Classic Ehlers-Danlos syndrome is a heritable disorder of connective tissue that is characterized by skin hyperextensibility, fragile and soft skin, delayed wound healing with formation of atrophic scars, easy bruising, and generalized joint hypermobility. Mutations in the COL5A1 and the COL5A2 gene, encoding the alpha1 and the alpha2-chain of type V collagen respectively, are identified in approximately 50% of patients with a clinical diagnosis of classic EDS. In approximately one third of patients, the disease is caused by a mutation leading to a non-functional COL5A1 allele, and resulting in haplo-insufficiency of type V collagen. In a smaller proportion of patients, a structural mutation in COL5A1 or COL5A2, resulting in the production of a functionally defective type V collagen protein, is responsible for the phenotype. Inter- and intrafamilial phenotypic variability is observed, but no genotype-phenotype correlations can be made so far. The relatively low mutation detection rate in the COL5A1/A2 genes suggests genetic heterogeneity.
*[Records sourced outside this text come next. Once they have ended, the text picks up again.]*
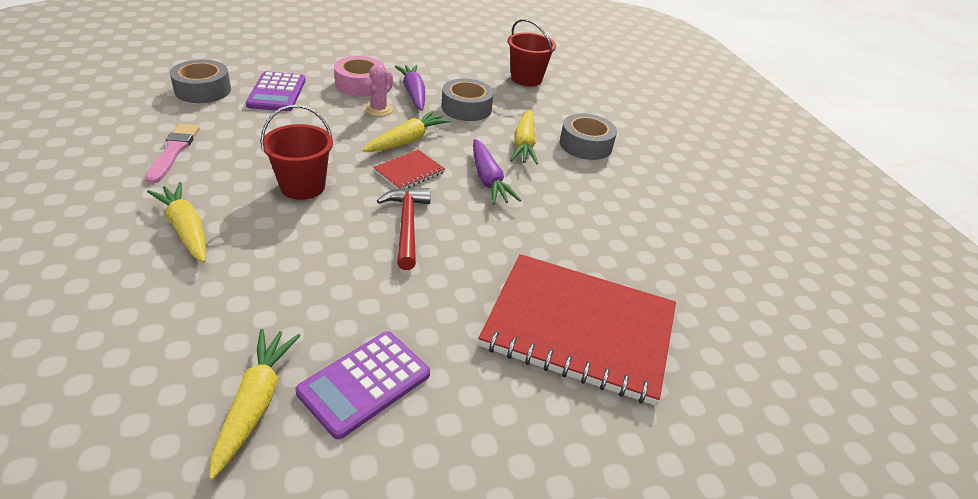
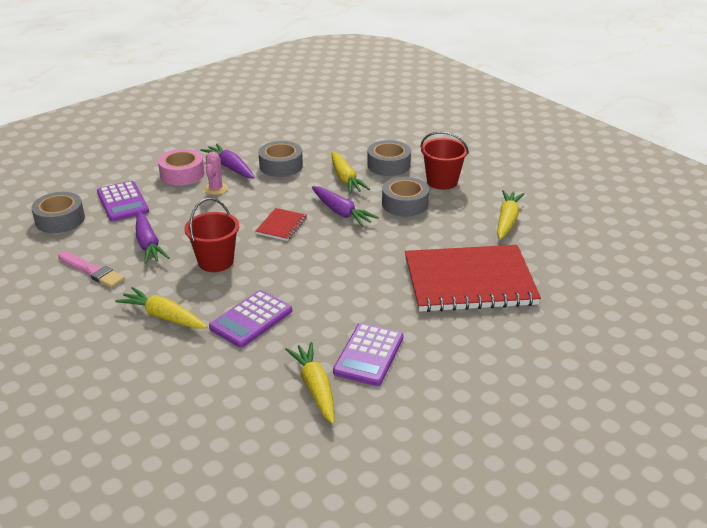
camera: 20 degrees left, 5 degrees down
(174, 151) = (92, 271): pink brush -> pink brush turned 150 degrees clockwise
(255, 143) = (148, 244): none -> purple carrot
(272, 271) = (251, 319): none -> purple calculator
(406, 225) = (312, 261): red hammer -> none
(407, 140) = (259, 204): yellow carrot -> yellow carrot (507, 220)
(526, 79) = (306, 127): red bucket -> red bucket (442, 181)
(570, 195) = (405, 204): none -> grey tape

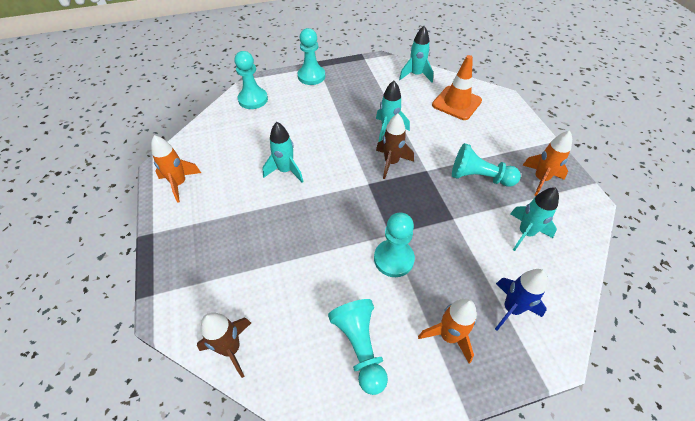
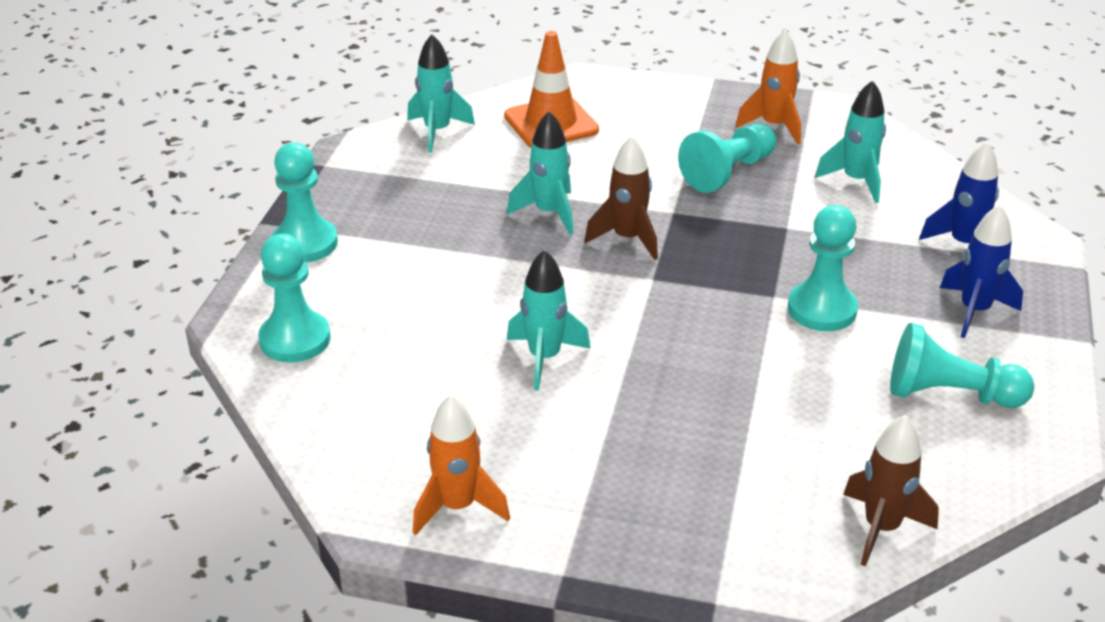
camera: 60 degrees left, 15 degrees down
(448, 336) = (974, 311): orange rocket -> blue rocket

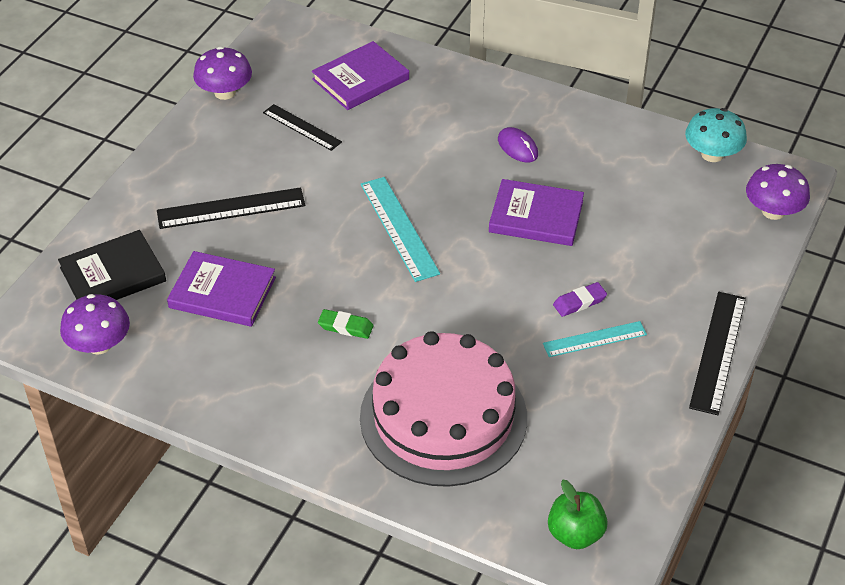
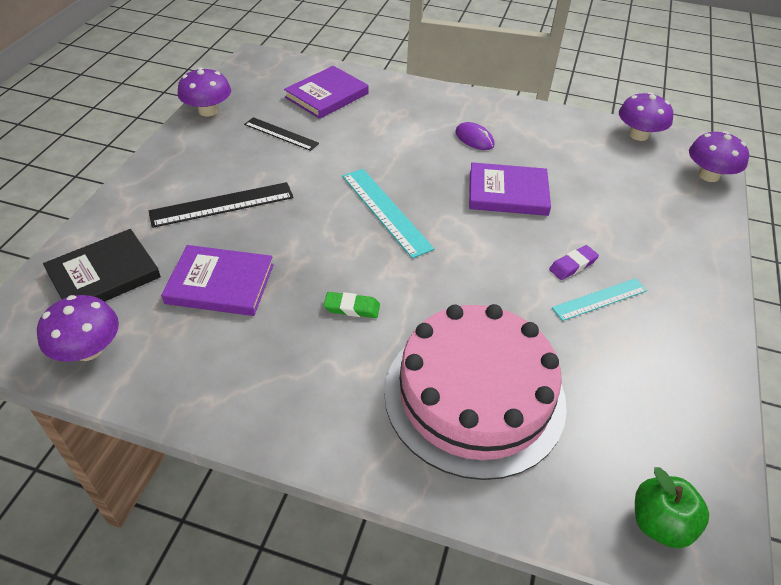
camera: 10 degrees left, 0 degrees up
(712, 154) = (638, 135): turquoise mushroom -> purple mushroom
(717, 352) = (718, 301): black ruler -> none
Indeed rarely mutations in type I collagen have been identified in patients with classic EDS. Mutations in the gene for tenascin-X have been implicated in an autosomal recessive condition phenotypically overlapping with classic EDS. Several other candidate genes, such as decorin, have emerged from the study of transgenic mouse models with clinical and ultrastructural features reminiscent of classic EDS. However, to date, no human examples have been reported for these mouse models.